Segment Start: SOURCE MATERIAL

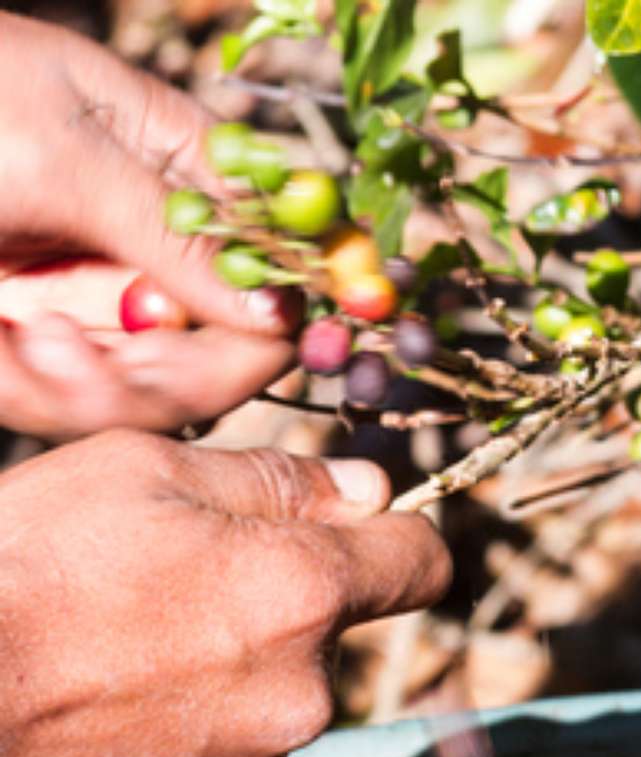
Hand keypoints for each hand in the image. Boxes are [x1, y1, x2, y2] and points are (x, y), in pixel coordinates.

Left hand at [0, 14, 298, 437]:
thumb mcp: (63, 151)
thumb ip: (177, 233)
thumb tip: (285, 313)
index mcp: (177, 170)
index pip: (274, 264)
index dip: (291, 315)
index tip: (295, 350)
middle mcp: (148, 247)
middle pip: (223, 353)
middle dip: (164, 373)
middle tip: (82, 355)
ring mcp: (92, 304)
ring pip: (150, 395)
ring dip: (91, 389)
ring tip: (22, 344)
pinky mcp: (38, 350)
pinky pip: (73, 404)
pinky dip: (39, 392)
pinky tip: (5, 346)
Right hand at [0, 432, 450, 756]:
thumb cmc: (22, 571)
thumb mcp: (140, 472)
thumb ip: (275, 480)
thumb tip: (366, 491)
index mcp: (303, 596)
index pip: (422, 561)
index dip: (395, 530)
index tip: (362, 519)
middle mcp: (301, 695)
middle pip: (333, 627)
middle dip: (280, 592)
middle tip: (176, 565)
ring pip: (276, 688)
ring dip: (231, 656)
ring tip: (122, 633)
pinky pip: (223, 742)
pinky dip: (188, 713)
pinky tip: (109, 691)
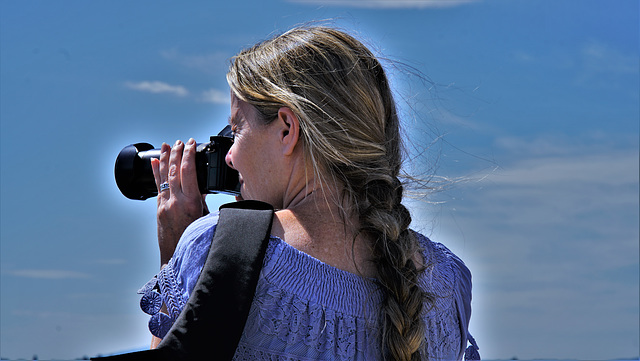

Segment End: SOURCE MATERIAL

**WHAT YOU NEED TO DO**
Your copy of the records must match them exactly, except that no pictures appear in it.

**ANSWER BOX**
Hand keypoints for each hand in the image. Boxes are [x1, y1, x2, y2] and points are (x, y), in pixel coordinates.

Left hand at [0, 14, 298, 437]:
thumb mcp: (63, 151)
thumb ip: (177, 233)
thumb tip: (285, 313)
index mcp: (177, 170)
index pip: (274, 264)
index dip: (291, 315)
index tip: (295, 350)
middle mcp: (148, 247)
middle pip: (223, 353)
middle dip: (164, 373)
middle tip: (82, 355)
ring mcp: (92, 304)
ring pip: (150, 395)
ring dip: (91, 389)
ring tip: (22, 344)
pinky mcp: (38, 350)
pinky pip: (73, 404)
pinky dip: (39, 392)
pinky tip: (5, 346)
Right hand at [0, 432, 450, 756]:
thumb cmc: (22, 571)
thumb mcp: (140, 472)
thumb ip: (275, 480)
thumb tip: (366, 491)
index mcp: (303, 596)
index pip: (422, 561)
index dip: (395, 530)
index tip: (362, 519)
middle mcp: (301, 695)
middle pip: (333, 627)
middle dip: (280, 592)
middle tip: (176, 565)
ring pip: (276, 688)
ring dip: (231, 656)
ring tip: (122, 633)
pinky pip: (223, 742)
pinky dip: (188, 713)
pinky tip: (109, 691)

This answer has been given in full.